Researchers at Exeter University and Canterbury Christ Church University have picked through over 300 academic papers on animal brain power, and concluded that many other animals are equally intelligent.
After four days with my partner’s dog – Badger the border terrier – these findings come as no surprise. Badger has a smart-looking face, for sure. He usually looks concerned and sympathetic, but you quickly realise this dog has a simple agenda – focusing on you with an unswerving gaze – because he’s hoping a tiny crumb from the mid-morning biscuit or breakfast toast might fall to the floor, ready to be snapped up in a nanosecond.
In spite of years of “training” by his love-struck master, Badger has extremely selective hearing – key words like “rabbit” or “walk” result in ecstatic barking and a frenzy of leaping up and down. Other simple orders like “get up” as in “get in the back of the car and shut up” have zero impact and might as well be in Urdu.

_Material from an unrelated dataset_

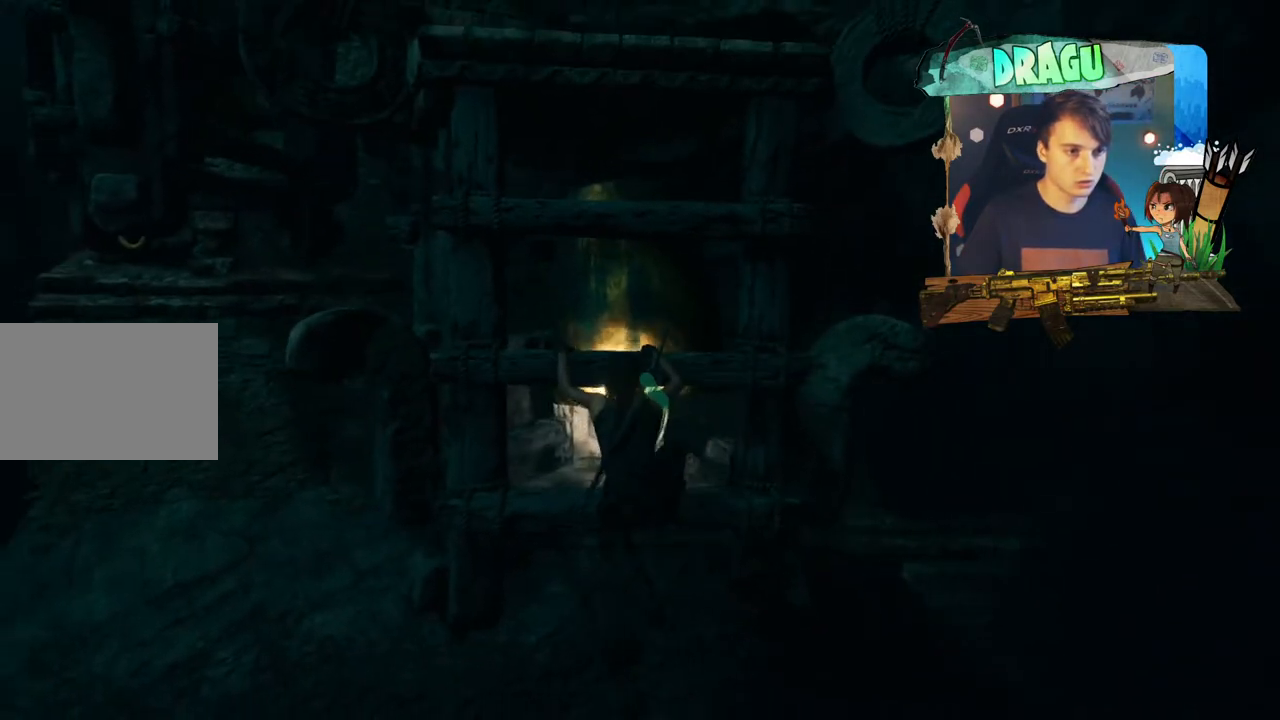
{"keys": ["shift", "w"], "mouse": [], "events": []}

The reason why men love dogs is because they never answer back, they never moan about having to sit through a documentary on the secret life of London’s sewers, they never say “when are you going to have a shave/bath/take off those horrible shorts you bought in Tesco without my permission”.
Dogs serve a very useful purpose; they love men unconditionally, relieving me of the task of having to appear interested and concerned in what my partner is talking about. Hoorah for dogs!